In Brandenburg kommt Rot-Rot

Die Frage ist nur: Wann? Es gibt Anzeichen dafür, dass die große Koalition in der nächsten Woche platzt. Wahrscheinlichjedoch rauft man sich noch einmal bis 2004 zusammen. Jörg Schönbohm führt seine CDU in die gesellschaftliche Isolation

von ROBIN ALEXANDER

Bis Mittwoch entscheidet sich, ob die große Koalition in Brandenburg platzt. An diesem Tag fällt die Entscheidung über eine Kommunalreform, die ein wichtiges Projekt der CDU-SPD-Regierung ist, zudem unter direkter Verantwortung von Innensenator und CDU-Chef Jörg Schönbohm. Das ist die Sollbruchstelle. Und für den Bruch ist scheinbar alles vorbereitet.

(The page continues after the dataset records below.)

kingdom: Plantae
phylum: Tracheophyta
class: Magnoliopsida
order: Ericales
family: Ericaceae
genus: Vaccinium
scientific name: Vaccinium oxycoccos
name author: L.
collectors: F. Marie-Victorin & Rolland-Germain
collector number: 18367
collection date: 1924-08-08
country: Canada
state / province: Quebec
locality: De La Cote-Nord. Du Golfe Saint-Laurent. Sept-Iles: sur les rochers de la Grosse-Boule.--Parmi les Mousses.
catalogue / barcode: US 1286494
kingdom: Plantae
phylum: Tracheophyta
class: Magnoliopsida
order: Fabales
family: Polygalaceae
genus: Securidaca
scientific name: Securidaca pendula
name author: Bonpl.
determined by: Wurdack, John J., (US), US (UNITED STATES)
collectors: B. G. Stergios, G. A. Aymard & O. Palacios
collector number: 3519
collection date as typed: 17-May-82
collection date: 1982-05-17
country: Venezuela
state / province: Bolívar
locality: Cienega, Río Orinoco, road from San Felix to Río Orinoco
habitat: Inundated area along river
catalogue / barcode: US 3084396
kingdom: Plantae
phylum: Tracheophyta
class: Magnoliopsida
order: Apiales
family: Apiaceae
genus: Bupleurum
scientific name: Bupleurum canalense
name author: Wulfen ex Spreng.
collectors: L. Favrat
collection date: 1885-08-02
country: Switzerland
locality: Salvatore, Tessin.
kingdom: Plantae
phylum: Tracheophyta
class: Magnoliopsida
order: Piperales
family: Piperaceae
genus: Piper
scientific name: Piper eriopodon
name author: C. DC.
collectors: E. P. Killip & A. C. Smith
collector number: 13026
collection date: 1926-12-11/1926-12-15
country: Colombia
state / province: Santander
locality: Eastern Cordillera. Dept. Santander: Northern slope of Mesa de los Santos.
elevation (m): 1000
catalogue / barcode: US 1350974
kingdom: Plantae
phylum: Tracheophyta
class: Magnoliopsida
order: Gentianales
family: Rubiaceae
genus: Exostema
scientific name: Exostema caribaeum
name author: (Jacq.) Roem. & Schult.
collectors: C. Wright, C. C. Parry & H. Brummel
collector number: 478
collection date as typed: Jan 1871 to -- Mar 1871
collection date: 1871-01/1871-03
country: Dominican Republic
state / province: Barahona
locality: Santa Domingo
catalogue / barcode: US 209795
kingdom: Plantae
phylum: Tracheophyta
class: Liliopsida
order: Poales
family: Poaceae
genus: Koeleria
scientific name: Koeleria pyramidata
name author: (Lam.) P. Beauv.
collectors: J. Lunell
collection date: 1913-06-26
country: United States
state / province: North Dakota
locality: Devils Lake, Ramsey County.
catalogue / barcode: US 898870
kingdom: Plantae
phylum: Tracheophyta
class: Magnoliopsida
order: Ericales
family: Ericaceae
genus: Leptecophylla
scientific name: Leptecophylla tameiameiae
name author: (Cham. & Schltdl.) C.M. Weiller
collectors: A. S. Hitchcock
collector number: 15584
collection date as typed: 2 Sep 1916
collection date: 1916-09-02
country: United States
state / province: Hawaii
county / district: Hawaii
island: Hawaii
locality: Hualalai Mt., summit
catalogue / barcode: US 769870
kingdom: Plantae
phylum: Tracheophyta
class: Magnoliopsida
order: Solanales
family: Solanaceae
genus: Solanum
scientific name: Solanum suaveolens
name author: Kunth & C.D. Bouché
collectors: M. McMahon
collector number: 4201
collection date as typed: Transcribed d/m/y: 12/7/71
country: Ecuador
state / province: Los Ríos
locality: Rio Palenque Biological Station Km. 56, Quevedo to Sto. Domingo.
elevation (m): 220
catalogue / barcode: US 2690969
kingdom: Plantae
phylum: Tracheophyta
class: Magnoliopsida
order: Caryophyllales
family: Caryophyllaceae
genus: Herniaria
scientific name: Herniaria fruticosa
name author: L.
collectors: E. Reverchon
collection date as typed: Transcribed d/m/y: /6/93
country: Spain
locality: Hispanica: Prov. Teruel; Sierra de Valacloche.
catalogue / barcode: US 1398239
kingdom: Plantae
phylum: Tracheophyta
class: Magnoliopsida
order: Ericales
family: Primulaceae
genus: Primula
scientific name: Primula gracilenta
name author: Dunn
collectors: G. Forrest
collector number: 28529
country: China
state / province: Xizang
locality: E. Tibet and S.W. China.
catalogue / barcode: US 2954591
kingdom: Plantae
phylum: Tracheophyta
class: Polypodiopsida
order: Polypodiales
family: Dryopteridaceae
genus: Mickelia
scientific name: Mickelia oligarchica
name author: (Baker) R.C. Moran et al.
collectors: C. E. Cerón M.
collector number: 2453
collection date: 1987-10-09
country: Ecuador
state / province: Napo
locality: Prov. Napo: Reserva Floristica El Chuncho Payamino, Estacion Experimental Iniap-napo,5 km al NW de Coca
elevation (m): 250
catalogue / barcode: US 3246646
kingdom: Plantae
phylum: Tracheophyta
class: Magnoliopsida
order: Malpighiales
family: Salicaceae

Schönbohm hat die SPD wieder und wieder gereizt: Zuletzt dachte er laut über Folter nach, wenn Menschen durch Terroristen gefährdet seien, und unterzeichnete einen offenen Brief an den US-Präsidenten, in dem die Bundesregierung außergewöhnlich scharf kritisiert wird. Auch die SPD unter Ministerpräsident Matthias Platzeck tat das ihre: Sie rang der CDU in schmerzhaften Verhandlungen ein Sparliste ab, die sehr deutlich die Handschrift des größeren Koalitionspartnerns trägt. Bezirksvorsitzende und stellvertretende Landesvorsitzende beider Parteien fordern die Spitzenpolitiker der jeweils anderen Seite schon öffentlich zum Rücktritt auf. Die PDS steht zur Ablösung der CDU bereit, ihr Landeschef Ralf Christoffers traf sich bereits Anfang Februar mit Platzeck. Am Dienstag wird es ein Spitzengespräch zwischen Platzeck und Schönbohm geben. All diese Fakten sprechen für ein Ende der Koalition.

Aber es spricht auch viel dagegen. Aus Sicht der CDU: Im Moment ist die Union zwar bundesweit im Umfragehoch. Aber das war sie auch bei der letzten Brandenburger Wahl 1999 – und zog dennoch nicht an der SPD vorbei. Zudem ist Schönbohms seltsamer Kotau vor den USA zwischen Fürstenberg und Finsterwalde noch schwieriger zu vermitteln als überall sonst: Frieden ist in den in Brandenburg besonders stark ausgeprägten DDR-Milieus ein Wert an sich, die atlantisch-konservative Haltung Schönbohms hat hier überhaupt keine gesellschaftiche Basis. Ein von der CDU provozierter Koalitionsbruch entließe die SPD zudem aus der Pflicht, ein dann alternativloses Bündnis mit der PDS zu legitimieren. Aber auch Sozialdemokraten finden Gründe gegen eine Koalitionsbruch: Aus den nun bevorstehenden Sparbeschlüssen möchte man die CDU nicht sofort entlassen.

So arbeiten die zerstrittenen Partner bereit an der Versöhnung. Sozialdemokraten, die sich gerade noch über Schönbohms „Unverschämtheiten“ beschwerten, erklären nun, er habe es sicher nicht so gemeint. Dafür wird immer das Bild vom „unpolitischen General“ bemüht, als sei der frühere Bundeswehrmann Schönbohm noch immer ein nur in die Politik gestolperter Militär. Und der bedient das ihn entlastende Klischee: Den Bush-Brief habe er „nicht mit der gebotenen Sorgfalt“ gelesen, ruderte er zurück. Selbst in der CDU schüttelt man darüber den Kopf.

Nicht einmal die oppositionelle PDS drängt mit vollem Dampf in die Regierung: Im nahen Berlin verlor die regierende PDS in Umfragen mehr als zehn Prozentpunkte. Dort möchten die Genossen erst wieder Boden unter die Füße bekommen, bevor sie eine weitere schwierige Regierungsaufgabe übernehmen. Denn die kommt bestimmt: Die Entfremdung zwischen SPD-Parlamentariern und ihren CDU-Kollegen ist im Potsdamer Landtag offensichtlich. In der SPD geht die Rede von der „gesellschaftlich-authentischen Mehrheit“ Rot-Rot als der „wahren großen Koalition im Osten“. Gewählt wird 2004.